As the City of San Luis Obispo prolongs the adoption of e-scooters, Cal Poly is proposing steps to make it more difficult for companies like Bird or Lime to drop a fleet of scooters on campus. 

A proposal by Transportation and Parking Services (TAPS) included a $75 fee for scooters left by companies on campus. 

Electric scooters are treated the same way as skateboards and have been banned from campus “since they began appearing,” University Spokesperson Matt Lazier wrote in an email to Mustang News. This proposed policy is aimed at stopping companies from bringing their products to campus, not students from riding them. 

Many campuses have experienced “rogue drops” by companies that have left behind hundreds of e-scooters at a time. In an effort to minimize the possibility of this happening, Cal Poly aims to direct this fee toward companies to charge them for necessary clean-up and storage.

Lazier cited public safety as the main reason for banning scooters. Due to the walkways and crosswalks becoming very congested between classes, fast-moving devices can create a safety hazard.

Not everyone agrees with the ban.

“As an e-scooter owner, I think they’re not much different from bicycles,” city and regional planning graduate student Mark Pasanen said. “They’re also equipped with breaks that work pretty well too.” 

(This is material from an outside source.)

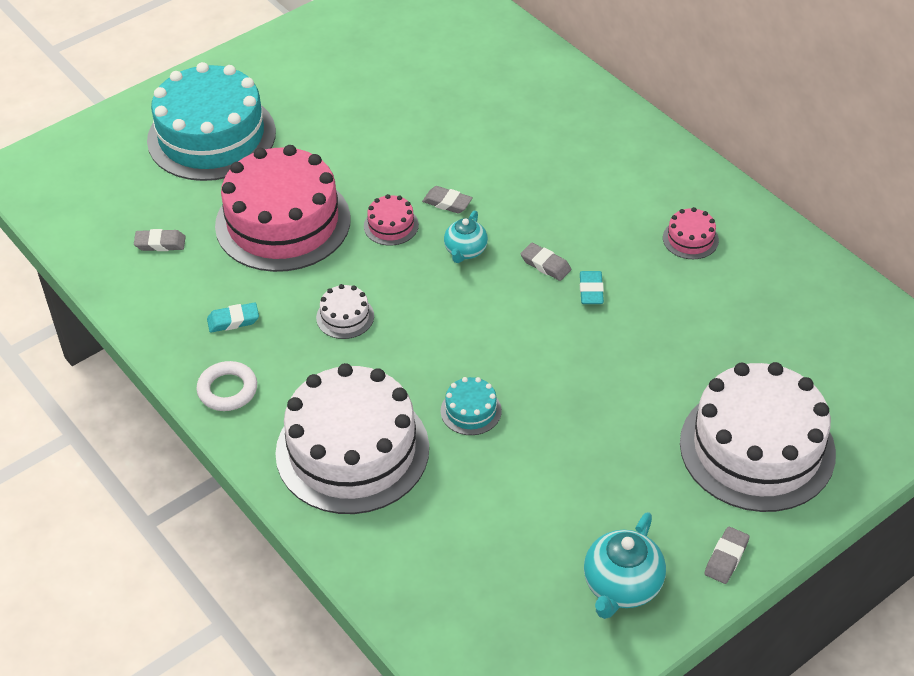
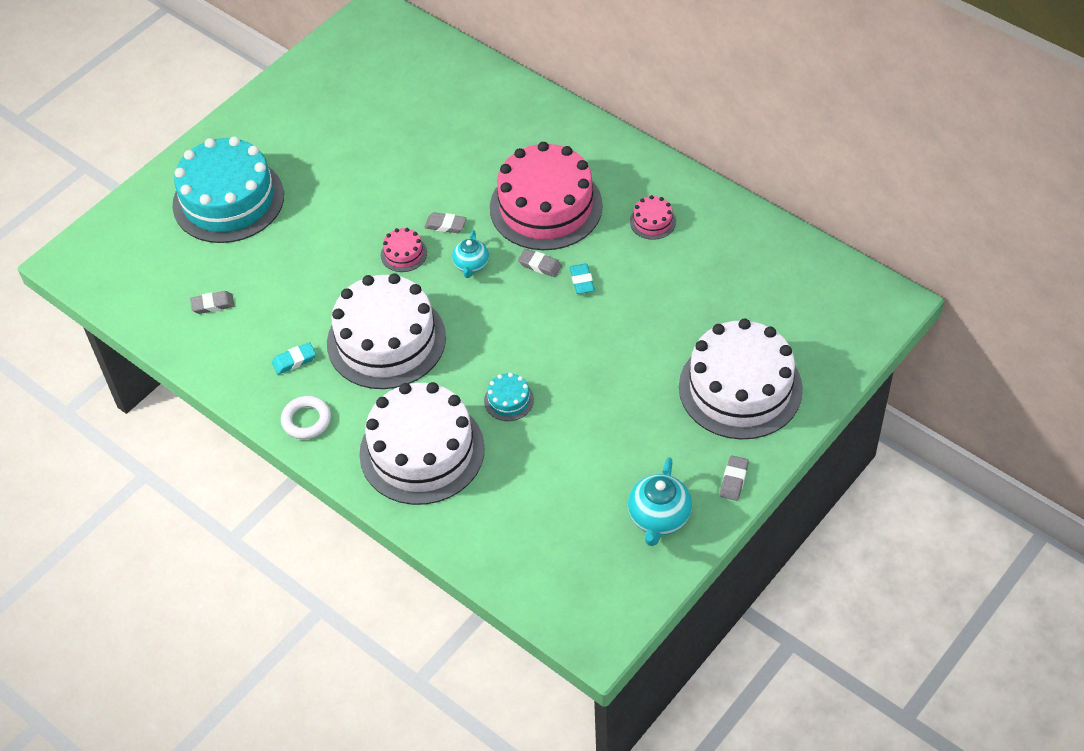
camera: 10 degrees left, 5 degrees up
pink cake [215,145,350,272] -> pink cake moved to [490,142,603,250]
white cake [316,284,374,339] -> white cake [327,273,446,389], size x2.47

Pasanen said University Police (UPD) has stopped him for using a manual scooter, but that he has not been cited.

“I think e-scooters should be allowed,” construction management freshman Courtney Martin said. “If bikes are allowed, then why not? I don’t see a problem with it.” 

San Jose State University also banned e-scooters and similarly cited collisions and falls as one of the main reasons for their ban.